Tzield Approved in China as First Disease-Modifying Therapy for Stage 2 Type 1 Diabetes
The Chinese National Medical Products Administration (NMPA) has approved Tzield (teplizumab) as the country’s first disease-modifying therapy for autoimmune type 1 diabetes (T1D). The treatment is now authorized for use in adult and pediatric patients aged eight and older with stage 2 T1D, aiming to delay the onset of stage 3, insulin-dependent T1D.
The approval follows a priority review, underscoring the NMPA’s recognition of Tzield’s innovative therapeutic potential, particularly for pediatric patients at risk of progressing to full-blown diabetes.
Backed by Strong Clinical Data
Tzield’s approval is based on the TN-10 Phase 2 trial, which demonstrated that a 14-day course of Tzield significantly delayed disease progression. Patients receiving Tzield had a median delay of 48.4 months before progressing to stage 3 T1D, compared to 24.4 months in the placebo group.
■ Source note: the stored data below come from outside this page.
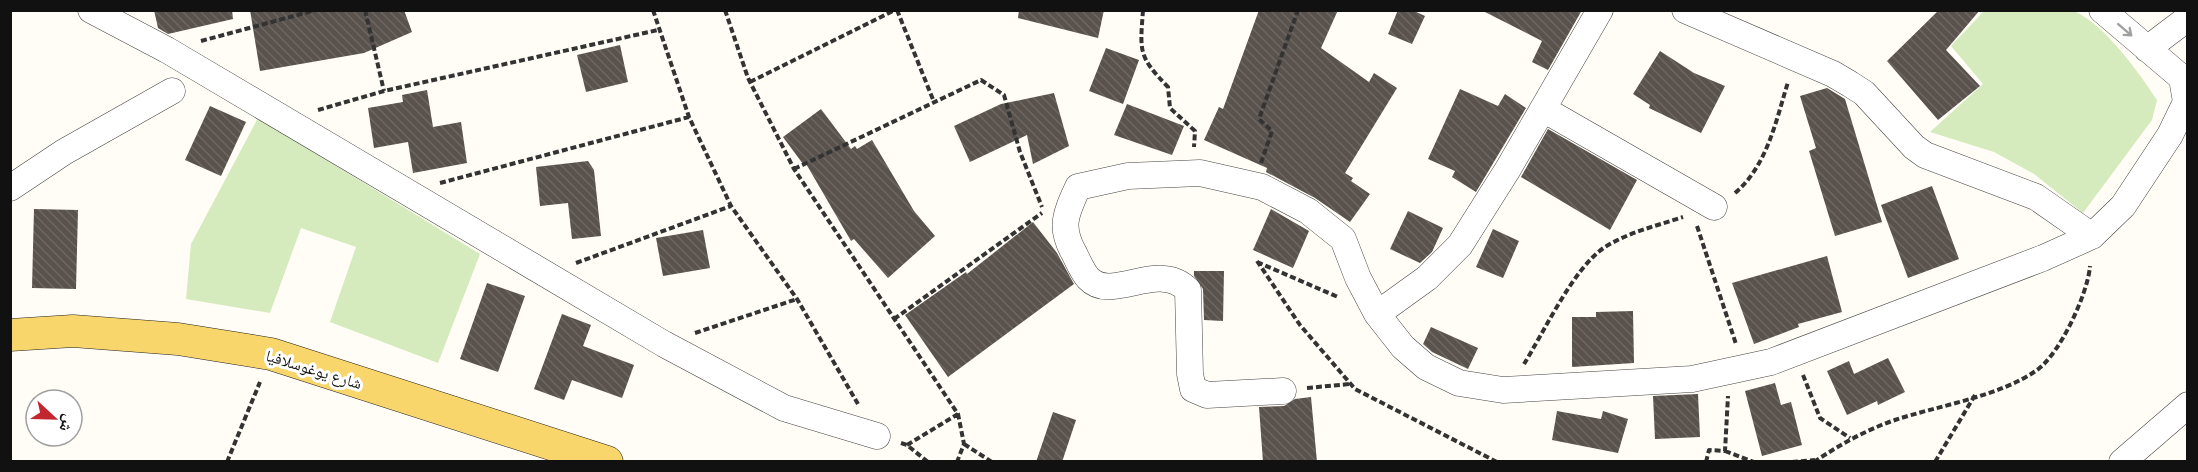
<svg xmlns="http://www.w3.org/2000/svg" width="2198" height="472" font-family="Merriweather,'Noto Naskh Arabic',serif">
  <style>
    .grass { fill: #d5ebbd }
    .building { fill: url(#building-back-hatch) }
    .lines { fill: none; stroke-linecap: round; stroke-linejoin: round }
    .minor-casing { stroke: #444; stroke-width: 27 }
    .major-casing { stroke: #222; stroke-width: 33 }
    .path { stroke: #333; stroke-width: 4; stroke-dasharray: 6 3; stroke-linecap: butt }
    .minor { stroke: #fff; stroke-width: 26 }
    .major { stroke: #f9d66b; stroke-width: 32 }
    .oneway { stroke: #a0a0a0 }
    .labels { text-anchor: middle; stroke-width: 6; stroke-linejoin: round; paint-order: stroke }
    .street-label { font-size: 16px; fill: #111; stroke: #fff }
  </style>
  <defs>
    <pattern id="building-back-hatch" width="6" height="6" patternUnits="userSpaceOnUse" patternTransform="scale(1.5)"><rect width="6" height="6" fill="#5a524d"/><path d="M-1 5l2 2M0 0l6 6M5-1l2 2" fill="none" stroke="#6d6662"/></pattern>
  </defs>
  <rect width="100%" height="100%" fill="#fffdf5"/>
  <path class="grass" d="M1984,11C2000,10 2066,6 2076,12C2106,26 2139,73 2157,100L2152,120L2083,213L2034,174L1994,152L1930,132L1983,84L1951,46Z
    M258,118L480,254L438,363L330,322L356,247L301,228L270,313L186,299L191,244Z"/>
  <path class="building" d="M154,10H232L233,19L168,34L158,28Z
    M250,10H404L412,32L364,53L260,71Z
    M1019,10H1104L1098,38L1018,18Z
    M1259,10H1338L1321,48L1369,82L1374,73L1397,88L1345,173L1353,178L1351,181L1370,194L1350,222L1315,198L1266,172L1267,168L1204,140L1219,107L1223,109Z
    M1398,10H1412L1425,16L1412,44L1388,34Z
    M1481,10H1582L1548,70L1532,62L1542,41Z
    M1939,10H1980L1946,50L1980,86L1938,120L1887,61Z
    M620,45L628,82L586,92L577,55Z
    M1106,48L1139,60L1123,104L1089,91Z
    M1660,51L1694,73L1725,86L1701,133L1649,108L1650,105L1633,94Z
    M1827,88L1845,99L1882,222L1835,236L1809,151L1816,148L1800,96Z
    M1460,89L1498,106L1505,94L1526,108L1476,192L1452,177L1455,171L1428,159Z
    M427,90L433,127L461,122L467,163L413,173L408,142L374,148L368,108L403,102L402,95Z
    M1054,93L1069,146L1033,164L1027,135L970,162L954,126L1001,104Z
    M1127,104L1184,126L1172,155L1114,135Z
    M210,106L246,122L221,176L185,160Z
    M821,109L851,149L855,146L857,149L872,140L914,211L935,236L888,278L854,239L851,241L805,162L803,164L783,137Z
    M1548,129L1637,180L1610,230L1521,177Z
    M588,161L594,170L601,236L572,239L568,203L540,206L536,167Z
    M1932,186L1959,259L1908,278L1881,205Z
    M34,209L78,210L76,289L32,288Z
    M1271,209L1309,231L1293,268L1253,250Z
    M1408,211L1443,228L1432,252L1420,263L1390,249Z
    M1033,222L1057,253L1074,284L948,377L905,315L966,272L967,274Z
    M1493,229L1519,241L1503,278L1476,267Z
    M703,230L710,268L663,276L656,238Z
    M1827,256L1842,312L1798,324L1799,327L1754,344L1732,283Z
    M1194,271H1224L1223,321L1204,320L1203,289L1194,276Z
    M487,283L525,296L498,372L460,359Z
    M1633,311L1634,363L1572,367V317H1596V312Z
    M562,314L591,325L583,346L634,365L622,398L572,380L564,400L534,389Z
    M1431,327L1478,348L1468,369L1432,352L1423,344Z
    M1888,358L1905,392L1878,405L1877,401L1847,415L1827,371L1849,361L1854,374Z
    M1775,383L1781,405L1791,402L1802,445L1762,456L1745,391Z
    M1698,394L1700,437L1655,439L1653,396Z
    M1311,397L1317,462H1263L1259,407L1284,406L1295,399Z
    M1557,411L1601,419L1603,411L1628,419L1618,453L1552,440Z
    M1053,412L1076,420L1062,462H1036Z"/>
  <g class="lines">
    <g class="minor-casing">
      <path id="minor" d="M91,10L167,50L664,344L784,408L877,436
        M1685,10L1833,74L1850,84L1864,93L1914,147L1925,155L2036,197L2092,236
        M2147,49L2188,18
        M1543,109L1714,207
        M10,188L64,152L172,91
        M1377,314L1427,278L1460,245L1508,169L1600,10
        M1283,391L1207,395L1193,389L1190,374L1188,290C1158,259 1112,304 1088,278C1082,271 1078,261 1074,253C1059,227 1066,213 1078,187L1128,176L1200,173L1262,187L1308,211L1343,239L1358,278L1377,314L1403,347L1426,367L1459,383L1503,390L1692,379L1771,362L2043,258L2092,236L2123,206L2170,135L2186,102L2182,78L2102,10
        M2122,462L2188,405"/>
    </g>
    <g class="major-casing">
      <path id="major" d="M10,335L73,331L178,339L271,354L607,462"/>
    </g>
    <path class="path" d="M365,10L384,91
      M653,10L689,117L731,206L797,299L858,404
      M725,10L748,78L794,169L958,414L964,444L957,462
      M897,10L934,102
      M1143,10C1140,52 1138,56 1168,87L1170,108L1195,131L1194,147
      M201,41L316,10
      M750,82L895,10
      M318,110L384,91L658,30
      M1261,163L1272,131L1259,119L1298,10
      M794,169L981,80L1004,95L1020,152L1042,207
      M440,183L689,117
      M1735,193C1767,166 1776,121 1788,82
      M1697,226L1736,344
      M1257,261L1300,325L1355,389L1497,462
      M1257,262L1338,297
      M576,263L731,206
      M894,319L1042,213
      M695,333L797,299
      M1524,364C1544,332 1574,267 1605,247C1629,232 1656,226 1683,217
      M1803,375L1820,418L1850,438
      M1307,388L1350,384
      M901,443L907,445L928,462
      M964,444L992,462
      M907,445L958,414
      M1725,451L1754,462
      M227,462L260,382
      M1706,462L1709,450L1725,451L1728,396
      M1792,462L1815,460
      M1814,462C1839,445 1866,430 1895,420C1937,406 2001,396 2037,370C2060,354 2088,293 2090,266
      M1935,462L1975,395"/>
    <use href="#minor" class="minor"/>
    <use href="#major" class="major"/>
  </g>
  <defs><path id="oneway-shaft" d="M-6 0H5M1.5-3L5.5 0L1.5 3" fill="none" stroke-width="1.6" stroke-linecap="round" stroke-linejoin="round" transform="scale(1.5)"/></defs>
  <use class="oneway" href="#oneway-shaft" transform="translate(2125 30) rotate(41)"/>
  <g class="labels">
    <g class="street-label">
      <text transform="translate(314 369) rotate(17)" y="6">شارع يوغوسلافيا</text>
    </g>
  </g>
  <rect width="2198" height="472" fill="none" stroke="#111111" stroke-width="24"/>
  <g transform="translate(54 418) rotate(112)"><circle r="28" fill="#ffffff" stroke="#a0a0a0" stroke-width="1.5"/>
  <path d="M0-4.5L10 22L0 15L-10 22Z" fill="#c4262e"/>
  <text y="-9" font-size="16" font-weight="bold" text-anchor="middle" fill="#111111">ش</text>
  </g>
</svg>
“This approval represents the beginning of a new era of care for stage 2 type 1 diabetes patients in China,” said Olivier Charmeil, Executive Vice President, General Medicines at Sanofi. “Tzield is the first approved advanced therapy that slows down the loss of beta-cell function, potentially giving people more time without the burden of daily treatment.”
Shifting the Standard of Care in China
Tzield’s approval aligns with the November 2024 Chinese expert consensus guidelines, which emphasized the importance of preserving pancreatic beta-cell function in managing autoimmune T1D. The new guidance highlighted Tzield as a promising intervention to meet this clinical need—a position now validated by formal regulatory approval.
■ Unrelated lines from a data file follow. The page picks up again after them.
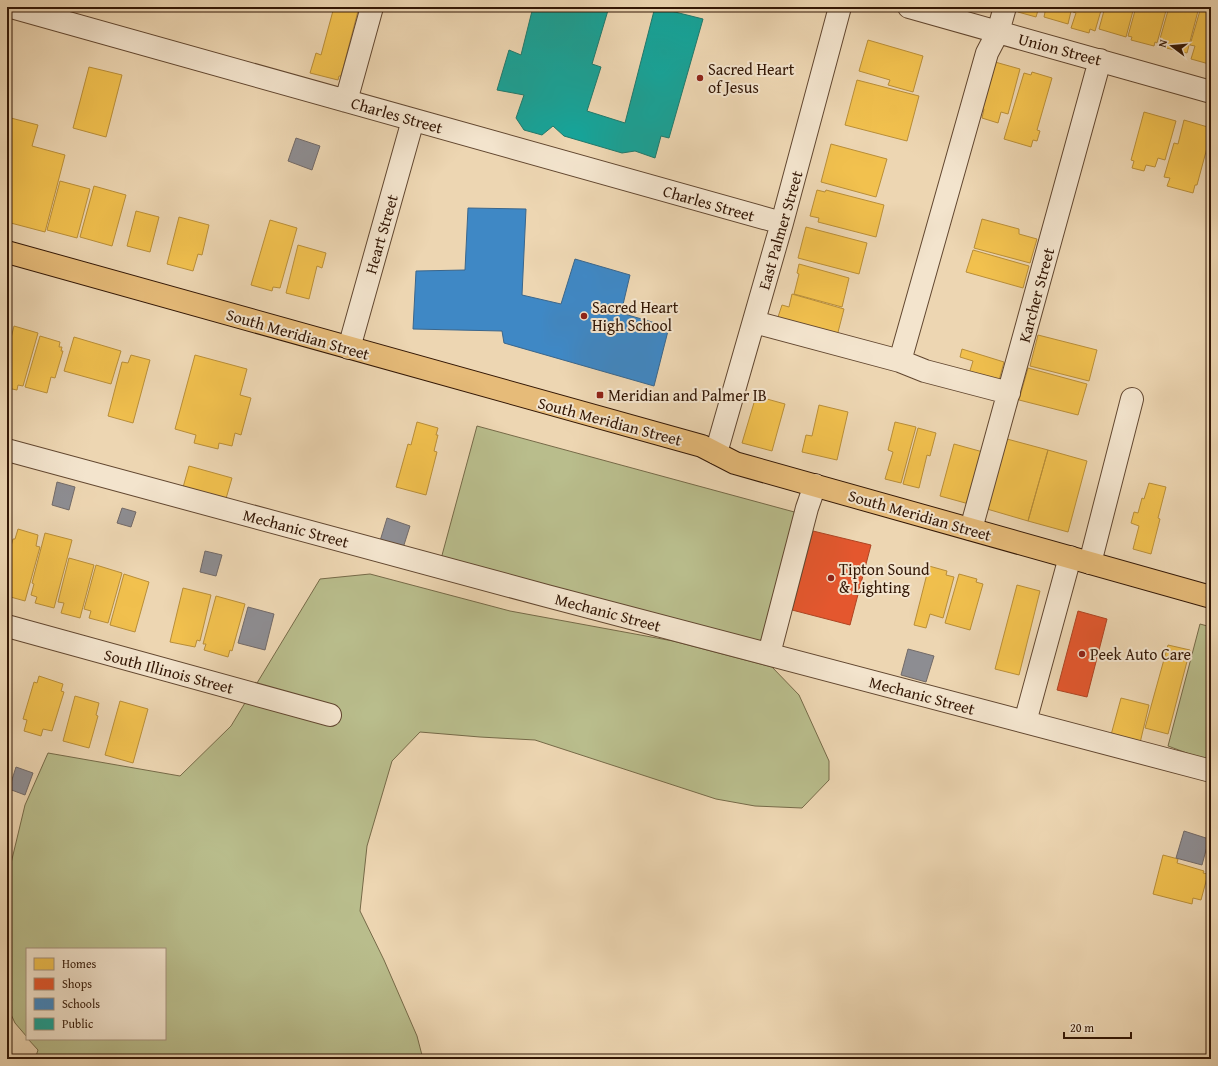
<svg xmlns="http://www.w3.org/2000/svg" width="1218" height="1066" font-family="'Gentium Book Plus',serif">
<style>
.green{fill:#b9bd8c;stroke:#766a48}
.homes{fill:#f2c14e;stroke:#b98e38}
.shops{fill:#e4572e;stroke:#af4422}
.schools{fill:#3f88c5;stroke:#3b668b}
.public{fill:#17a398;stroke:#1f796c}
.industry{fill:#8d8d92;stroke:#726a68}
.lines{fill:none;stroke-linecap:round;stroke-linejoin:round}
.minor-casing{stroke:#624730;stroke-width:24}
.major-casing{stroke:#331705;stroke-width:24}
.minor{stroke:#f3e4cd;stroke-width:22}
.major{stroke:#e6bb79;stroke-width:22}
.poi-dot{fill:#8f2418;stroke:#f3e4cd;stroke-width:1.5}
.labels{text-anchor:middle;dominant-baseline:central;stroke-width:4;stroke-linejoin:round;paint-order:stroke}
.street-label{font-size:16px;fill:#331705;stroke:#f3e4cd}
.poi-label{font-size:16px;fill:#331705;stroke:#f3e4cd;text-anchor:start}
</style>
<rect width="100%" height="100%" fill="#edd6b2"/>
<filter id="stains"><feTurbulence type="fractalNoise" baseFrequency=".005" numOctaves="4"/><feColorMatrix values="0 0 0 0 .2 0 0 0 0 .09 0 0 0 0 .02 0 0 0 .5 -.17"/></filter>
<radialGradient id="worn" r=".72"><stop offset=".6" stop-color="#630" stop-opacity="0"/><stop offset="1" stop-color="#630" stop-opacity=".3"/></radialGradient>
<!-- green -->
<path class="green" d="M477 426 798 513 762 646 441 559Z
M370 574 510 611 673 641 772 667 799 695 829 761V780L802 808 755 806 716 799 535 740 480 737 420 732 392 761 367 846 360 911 384 960 417 1036 423 1059H35L38 1050 28 1039H165V949H27V1037L15 1023 7 1006V880L25 805 48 753 180 776 231 726 320 579Z
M1200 624 1211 627V762L1168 746Z"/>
<!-- homes -->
<path class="homes" d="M334 7H344L358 11 341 76H339L338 80 310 73 316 53 321 55Z
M1019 7H1039L1036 17 1018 12Z
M1046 7H1072L1068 24 1044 17Z
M1074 7H1102L1095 31 1090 29 1089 33 1071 28 1076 13 1073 12Z
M1105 7H1134L1126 37 1099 29Z
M1136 7H1167L1157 43 1155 42 1154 46 1131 40 1132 37 1128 36Z
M1169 7H1199L1187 53 1158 46Z
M1201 7H1211V61L1210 60 1209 64 1191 59 1195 46 1190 45Z
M868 40 923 56 913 92 888 85 890 80 859 71Z
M995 62 1020 69 1008 114 1001 112 998 123 982 118 984 109 981 108Z
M89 67 122 75 106 137 73 128Z
M1032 72 1052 78 1037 130 1040 131 1037 141 1033 140 1031 147 1004 139 1024 73 1031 75Z
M857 80 919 96 907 141 845 125Z
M1144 112 1176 121 1165 160 1158 158 1155 167 1146 165 1144 171 1132 168 1134 161 1131 160Z
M7 117 38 125 32 146 65 155 45 232 7 222Z
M1184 120 1211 128V133L1197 185H1195L1193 193 1167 186 1170 178 1164 177 1174 143 1178 144Z
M831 144 887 159 876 197 821 182Z
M60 181 90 189 77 238 47 230Z
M94 186 126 195 112 246 80 237Z
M817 190 825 192 826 190 884 205 876 237 818 222 819 218 810 216Z
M136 211 159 217 150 252 127 246Z
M179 217 209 225 202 255 198 254 193 271 167 264Z
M982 219 1019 229V234L1037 239 1030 263 974 248Z
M270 220 297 228 280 288 273 287 272 291 251 285Z
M806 227 867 243 859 274 798 258Z
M298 245 326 253 322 268 317 266 309 299 286 293Z
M973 250 1029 266 1023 288 966 272Z
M799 264 849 278 842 307 794 294 799 274 797 273Z
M792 294 844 309 836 340 776 323 782 305 789 307Z
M14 326 38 333 23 386 18 385 17 390 7 388V343L9 337 11 338Z
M1038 335 1097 350 1089 381 1030 366Z
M40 336 60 342 59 347H62L61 351H63L55 378 51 377 47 393 25 387Z
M74 337 121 351 111 384 64 371Z
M962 349 1004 362 998 384 968 377 973 361 960 357Z
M131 355 150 360 133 423 108 416 122 362 128 363Z
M195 355 247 369 240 395 251 398 241 435 235 433 232 446 219 443 218 449 194 443 196 435 175 429Z
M1028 368 1087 384 1078 415 1019 400Z
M756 396 785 404 772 451 742 443Z
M819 405 848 412 837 460 802 452 806 435 812 436Z
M417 422 438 428 436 435H438L434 451 437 452 426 495 396 487 408 444 411 445Z
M895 422 916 427 901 483 885 479 893 452 888 450Z
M918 428 936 433 930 456 927 455 919 488 903 484Z
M1007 439 1048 450 1028 521 987 509Z
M954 444 983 452 969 504 940 496Z
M1048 450 1087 461 1068 532 1028 521Z
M189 466 232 478 225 502 182 491Z
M1149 483 1166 487 1158 518 1160 519 1151 554 1133 549 1139 526 1131 523 1134 512 1138 513 1142 498 1144 499Z
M18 529 38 535 36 546 40 547 25 601 7 596 9 590 7 589V561L13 539H15Z
M45 533 72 540 54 608 35 603 37 597 31 595 34 584 32 583Z
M69 558 94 565 80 618 61 613 64 603 58 602Z
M96 565 122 573 108 623 89 618 91 611 84 609Z
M929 566 947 571 946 575 954 577 943 618 930 614 926 628 914 625Z
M124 574 149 582 135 632 110 625Z
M959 574 977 579 976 582 983 584 970 630 945 623Z
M1017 585 1040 591 1019 675 995 669Z
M183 588 211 595 200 641 197 640 195 647 170 642Z
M216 596 245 604 232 651 230 650 228 657 204 650 206 644H203Z
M1168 645 1190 650 1168 734 1145 728Z
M39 676 63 684 61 691 64 692 52 731 43 729 41 736 24 731 27 720 23 719 34 682 37 683Z
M75 696 99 703 96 715 98 716 89 748 63 741Z
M1121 698 1149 705 1140 743 1111 735Z
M120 701 148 709 133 763 105 755Z
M1163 855 1178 859 1177 863 1204 871 1203 873 1208 874 1201 900 1193 898 1192 904 1153 894Z"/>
<!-- shops -->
<path class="shops" d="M813 531 871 545 850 625 792 610Z
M1078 611 1107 619 1087 697 1057 690Z"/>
<!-- schools -->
<path class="schools" d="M468 208 526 209 522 295 561 304 575 259 630 275 621 313 669 327 654 386 504 343 502 331 413 329 416 271 465 270Z"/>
<!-- public -->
<path class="public" d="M533 7H609L592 64 601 67 587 111 625 123 655 7 703 19 669 138 661 136 655 158 635 151 622 153 564 136 553 126 542 135 524 130 516 118 524 95 497 90 509 50 521 55Z"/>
<!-- industry -->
<path class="industry" d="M296 138 320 146 312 170 288 161Z
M57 482 75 487 69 510 52 505Z
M122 508 136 512 131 527 117 523Z
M387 518 410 526 403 548 380 541Z
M205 551 222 555 216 576 200 572Z
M248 607 274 614 265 650 238 643Z
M908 649 934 656 926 682 901 675Z
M16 767 33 773 25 795 9 789Z
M1184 831 1209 839 1202 865 1176 858Z"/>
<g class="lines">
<!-- minor casing -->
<g class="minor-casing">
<path id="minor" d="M11 7 782 223
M909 7 1211 92
M346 101 372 7
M754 322 900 361 925 371 1009 393
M349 348 413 120
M900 361 987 53 998 32 1005 7
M7 450 547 596 1211 771
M716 453 782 223 840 7
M971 529 1100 60
M1090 563 1132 399
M7 626 330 715
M769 654 807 508 815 485
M1025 722 1070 557"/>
</g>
<!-- major casing -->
<g class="major-casing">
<path id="major" d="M7 252 702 446 735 463 1211 597"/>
</g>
<!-- minor -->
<use href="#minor" class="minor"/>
<!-- major -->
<use href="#major" class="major"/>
</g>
<!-- markers -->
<g class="poi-dot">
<circle cx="700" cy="78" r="4"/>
<circle cx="584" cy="316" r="4"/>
<rect x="596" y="391" width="8" height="8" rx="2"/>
<circle cx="831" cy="578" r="4"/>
<circle cx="1082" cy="654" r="4"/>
</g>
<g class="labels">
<!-- street labels -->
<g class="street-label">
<text transform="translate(1060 49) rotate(15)">Union Street</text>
<text transform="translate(397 115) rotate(16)">Charles Street</text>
<text transform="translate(709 203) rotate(16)">Charles Street</text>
<text transform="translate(780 230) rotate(-74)">East Palmer Street</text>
<text transform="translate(381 234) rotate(-74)">Heart Street</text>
<text transform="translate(1036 295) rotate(-75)">Karcher Street</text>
<text transform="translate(298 334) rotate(16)">South Meridian Street</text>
<text transform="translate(610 421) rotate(15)">South Meridian Street</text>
<text transform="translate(920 515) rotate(16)">South Meridian Street</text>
<text transform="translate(296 528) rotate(15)">Mechanic Street</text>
<text transform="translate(608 612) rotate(15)">Mechanic Street</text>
<text transform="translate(169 671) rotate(15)">South Illinois Street</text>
<text transform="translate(922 695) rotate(15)">Mechanic Street</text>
</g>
<!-- poi labels -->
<g class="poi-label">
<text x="708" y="69">Sacred Heart<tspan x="708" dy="18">of Jesus</tspan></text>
<text x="592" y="307">Sacred Heart<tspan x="592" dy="18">High School</tspan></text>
<text x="608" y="395">Meridian and Palmer IB</text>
<text x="839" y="569">Tipton Sound<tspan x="839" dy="18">&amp; Lighting</tspan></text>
<text x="1090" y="654">Peek Auto Care</text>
</g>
</g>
<!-- margin -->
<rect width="1218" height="1066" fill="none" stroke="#edd6b2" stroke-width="24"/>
<rect x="8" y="8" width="1202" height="1050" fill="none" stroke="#331705" stroke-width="2"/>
<rect x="12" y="12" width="1194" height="1042" fill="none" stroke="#331705"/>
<!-- legend -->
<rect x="26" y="948" width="140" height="92" fill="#f3e4cd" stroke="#a6927d"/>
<rect x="34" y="958" width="20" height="12" fill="#f2c14e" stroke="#a6927d"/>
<text x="62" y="968" font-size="12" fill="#331705">Homes</text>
<rect x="34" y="978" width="20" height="12" fill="#e4572e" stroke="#a6927d"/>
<text x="62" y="988" font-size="12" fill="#331705">Shops</text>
<rect x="34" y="998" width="20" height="12" fill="#3f88c5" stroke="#a6927d"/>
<text x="62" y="1008" font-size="12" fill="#331705">Schools</text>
<rect x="34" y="1018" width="20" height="12" fill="#17a398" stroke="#a6927d"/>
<text x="62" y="1028" font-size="12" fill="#331705">Public</text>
<!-- north arrow -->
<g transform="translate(1172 46) rotate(286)" stroke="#f3e4cd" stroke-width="3" paint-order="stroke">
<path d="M0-3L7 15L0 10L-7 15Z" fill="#331705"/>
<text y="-6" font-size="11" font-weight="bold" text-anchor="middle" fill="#331705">N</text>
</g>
<!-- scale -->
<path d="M1064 1032v6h67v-6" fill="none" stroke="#331705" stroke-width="2"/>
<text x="1070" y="1032" font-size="12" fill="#331705" stroke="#f3e4cd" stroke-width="3" paint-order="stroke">20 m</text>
<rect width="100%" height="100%" filter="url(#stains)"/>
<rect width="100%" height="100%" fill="url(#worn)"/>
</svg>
With this milestone, China joins a growing list of countries—including the U.S., U.K., Canada, Israel, Saudi Arabia, UAE, and Kuwait—that have approved Tzield for delaying T1D progression. Regulatory reviews are ongoing in the EU and other jurisdictions.
As the first therapy to target the underlying autoimmune process in early-stage T1D, Tzield is poised to change how the disease is managed globally, offering patients and families a longer window of insulin-free life.